Saturday, July 5, 2008

Day 9 Logrono

Temperature: Mild

Mood: Feeling great!

Woke up this morning with some blisters but nothing that some compeed couldn´t buffer. Had a bit of a late start because the pharmacy didn´t open until about 9 a.m. But, I think it was all part of a divine plan because I got to walk with Hernan, the Spanish man on the left, and Zoli, the Hungarian man on the right (he´s holding the flute).

Both men were amazing in their own separate ways. Hernan, a 73 year old guy from the Basque country and with the strength of a race horce, spent the day telling me all about the Spanish history. For the most part I could understand him until he would get really excited and would speak rapid castellano - then I only got the gist of it.

Some interesting factoids:

The prince of Spain got a new law passed in parlament that now the first born female can inherit the throne. Never been done in the history of Spain. He has two small daughters.

In Barcelona, bullfighting is never broadcast.

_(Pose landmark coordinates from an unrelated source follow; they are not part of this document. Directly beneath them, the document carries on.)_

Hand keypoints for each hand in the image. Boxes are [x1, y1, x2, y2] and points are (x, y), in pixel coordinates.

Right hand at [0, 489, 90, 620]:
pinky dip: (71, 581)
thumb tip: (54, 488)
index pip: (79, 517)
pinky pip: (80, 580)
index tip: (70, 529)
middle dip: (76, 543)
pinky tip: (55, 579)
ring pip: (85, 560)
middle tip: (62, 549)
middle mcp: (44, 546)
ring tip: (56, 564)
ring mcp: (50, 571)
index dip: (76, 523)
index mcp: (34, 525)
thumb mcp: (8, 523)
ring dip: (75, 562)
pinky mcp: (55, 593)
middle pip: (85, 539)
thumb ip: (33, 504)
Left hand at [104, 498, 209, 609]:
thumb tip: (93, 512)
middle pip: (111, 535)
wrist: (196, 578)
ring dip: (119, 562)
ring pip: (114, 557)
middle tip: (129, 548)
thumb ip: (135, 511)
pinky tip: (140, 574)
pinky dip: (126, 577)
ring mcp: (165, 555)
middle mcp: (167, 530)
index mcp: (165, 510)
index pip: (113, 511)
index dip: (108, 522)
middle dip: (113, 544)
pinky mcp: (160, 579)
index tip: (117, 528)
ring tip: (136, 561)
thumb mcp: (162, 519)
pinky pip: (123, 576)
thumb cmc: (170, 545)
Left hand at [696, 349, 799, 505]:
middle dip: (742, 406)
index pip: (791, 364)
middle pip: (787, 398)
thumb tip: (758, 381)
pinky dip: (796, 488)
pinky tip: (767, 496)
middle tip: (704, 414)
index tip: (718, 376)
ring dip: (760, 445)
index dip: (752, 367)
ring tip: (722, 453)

It is not at all a popular sport in Cataluna.

Spain suffered from an extreme shortage of food after the civil war. One reason, all of the farms were abandoned and two, Argentina sent many boats of food over to Spain but Franco, who was a friend of Hitler, sent them all to Germany. What a way to look out for your country.

Anyway, Hernan was a joy, always laughing, giving me encouragement during kilometer 20 of the day´s journey when I thought I would drop, teaching me some new Spanish vocab. He was great!

And Zoli - he was fun too. His English was limited and he spoke no Spanish. So I served as a traslator for these guys. Zoli is only 33 years old and is an accomplished musician from Budapest. He writes scores for various local operas. And boy can he sing. His voice as pure and as piercing as an angel. This he did by surprise when the three of us were exploring an abandoned cathedral. The acostics just carried his voice....

The stretch of the el camino has plenty of roman bridges and aqueducts. The concept of the arch and a keystone really withstanding the test of time. I imagine myself following in the tracks of thousands, actually at this point, millions of pilgrims who have travelled over these same bridges.
I feel united with current and past pilgrims.